Violet glanced up at her mother. “I’m okay. Thanks to—”
“That was an incredibly brave thing for you to do, Alpha Thorne. Goodness, my heart is still pounding.” Christina wasn’t even talking to her, her concern directed at him.
“It was a matter of being in the right place at the right time.” Keeping his gaze locked on Violet’s face, he witnessed the exact moment she connected the dots.
Her purple eyes narrowed.
Her lips tightened into a thin, hard line.
Prying his dark-tinted goggles away from his face, she scowled at him. “You.”
Linc smirked. “Hello there, Violet. Long time no see.”
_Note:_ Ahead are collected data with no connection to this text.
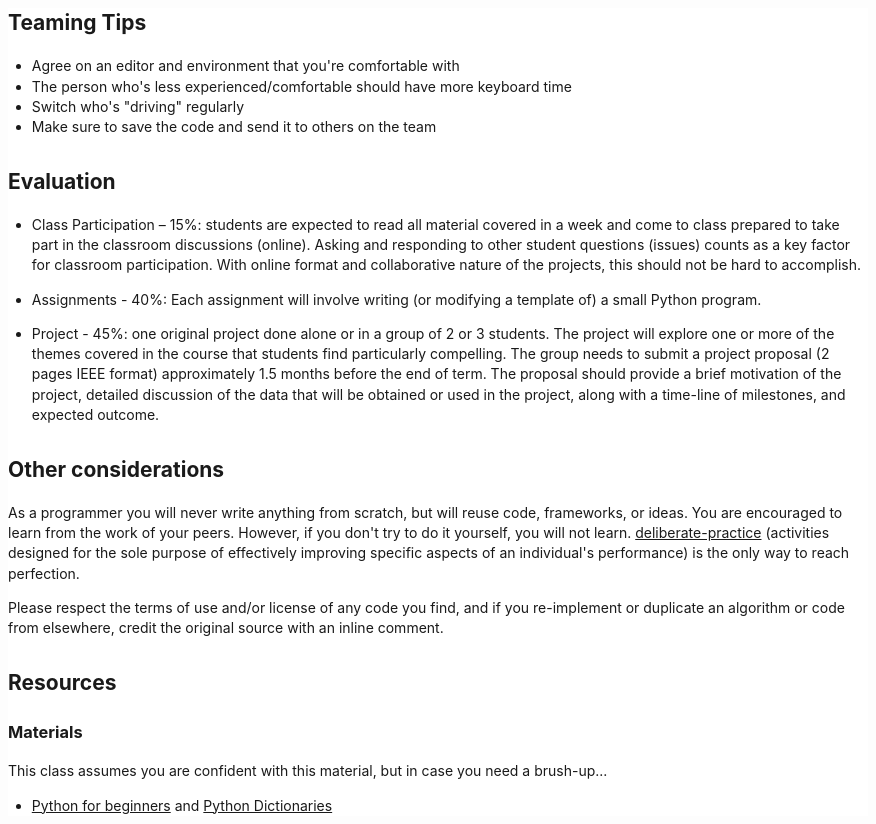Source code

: ## Teaming Tips

* Agree on an editor and environment that you're comfortable with
* The person who's less experienced/comfortable should have more keyboard time
* Switch who's "driving" regularly
* Make sure to save the code and send it to others on the team

## Evaluation

* Class Participation – 15%: students are expected to read all
   material covered in a week and come to class prepared to take
   part in the classroom discussions (online). Asking and responding to other student
   questions (issues) counts as a key factor for classroom participation. With online
   format and collaborative nature of the projects, this should not
   be hard to accomplish. 

* Assignments - 40%: Each assignment will involve writing (or modifying a template of)
   a small Python program.

* Project - 45%: one original project done alone or in a group of 2 or 3
   students. The project will explore one or more of the themes covered
   in the course that students find particularly compelling.  The
   group needs to submit a project proposal (2 pages IEEE format)
   approximately 1.5 months before the end of term.  The proposal
   should provide a brief motivation of the project, detailed
   discussion of the data that will be obtained or used in the project,
   along with a time-line of milestones, and expected outcome.

## Other considerations

As a programmer you will never write anything from scratch, but will
reuse code, frameworks, or ideas.  You are encouraged to
learn from the work of your peers. However, if you don't try to do
it yourself, you will not learn. [deliberate-practice](https://web.archive.org/web/20190801180936/https://psy.fsu.edu/faculty/ericssonk/ericsson.exp.perf.html)
(activities designed for the sole purpose of effectively improving
specific aspects of an individual's performance) is the only way to
reach perfection.

Please respect the terms of use and/or license of any code you find,
and if you re-implement or duplicate an algorithm or code from
elsewhere, credit the original source with an inline comment.

## Resources
### Materials

This class assumes you are confident with this material, but in case you need a brush-up...

* [Python for beginners](https://www.python.org/about/gettingstarted/)
  and [Python Dictionaries](http://pythonprogramminglanguage.com/dictionary/)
“Not nearly long enough.” She released his goggles.
The heavy frames smacked back into his face with a loud thwack, earning a soft gasp from Christina and a handful of spectators. Vi pushed off him and stalked away.
“Come on now, princess. Don’t be like that,” he called after her, failing to hide his amusement. “Maybe we could get a bite to eat or something. Are vanilla shakes with fries still your weakness?”
She turned as if in slow motion and drilled him with the Violet Maxwell glare he remembered so fondly from their childhood. “You want to grab a bite to eat.”
“I asked, didn’t I?”
She scooped up a handful of snow, and after shaping it into a large ball, hurled it with the tenacity of an MLB pitcher. “Eat that, Lincoln Thorne.”
The projectile nailed him square in the face, snow exploding in every direction, including straight up his nose. He sputtered, his laughter angering her more as she whirled and continued her exit. “So I take that as a no?”
She volleyed back with a gloved middle finger in the air, and he laughed harder. Back when everyone treated him like the future Alpha, making nice and giving him leniencies they shouldn’t have, she hadn’t.
If anything, she’d gone out of her way to be a pain in his ass, and while he hadn’t appreciated it at first, he did now. It kept him humble and his ego in check. Hell, it was one of the things that had made him contemplate changing the status quo in Pack life.
Violet Maxwell was the one who got away. And he wasn’t just the bastard that let it happen.
He was the idiot who hadn’t run after her.